*Listed records*.

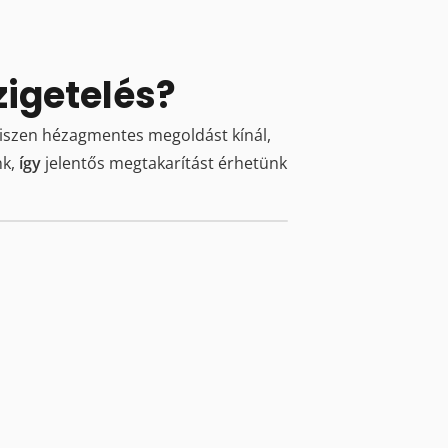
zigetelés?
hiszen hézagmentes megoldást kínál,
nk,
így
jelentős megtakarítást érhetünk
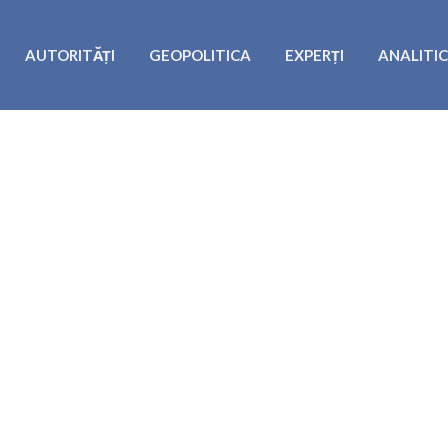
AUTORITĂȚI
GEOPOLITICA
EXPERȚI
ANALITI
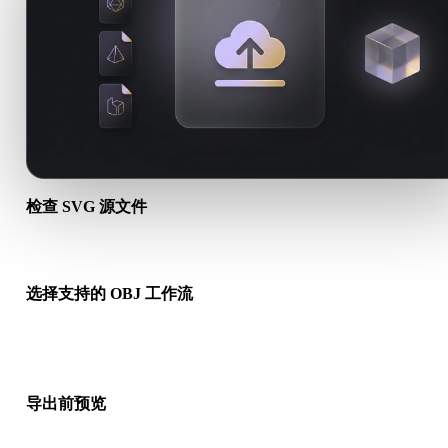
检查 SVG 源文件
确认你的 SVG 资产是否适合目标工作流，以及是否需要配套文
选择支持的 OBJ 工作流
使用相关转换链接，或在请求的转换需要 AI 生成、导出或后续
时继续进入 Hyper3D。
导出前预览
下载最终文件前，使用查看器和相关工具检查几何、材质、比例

*Exercise instructions*.
Each entry is to be transcribed verbatim, and any picture in it is to be skipped.

*Response area*.
zigetelés?
hiszen hézagmentes megoldást kínál,
nk,
így
jelentős megtakarítást érhetünk
AUTORITĂȚI
GEOPOLITICA
EXPERȚI
ANALITI
检查 SVG 源文件
确认你的 SVG 资产是否适合目标工作流，以及是否需要配套文
选择支持的 OBJ 工作流
使用相关转换链接，或在请求的转换需要 AI 生成、导出或后续
时继续进入 Hyper3D。
导出前预览
下载最终文件前，使用查看器和相关工具检查几何、材质、比例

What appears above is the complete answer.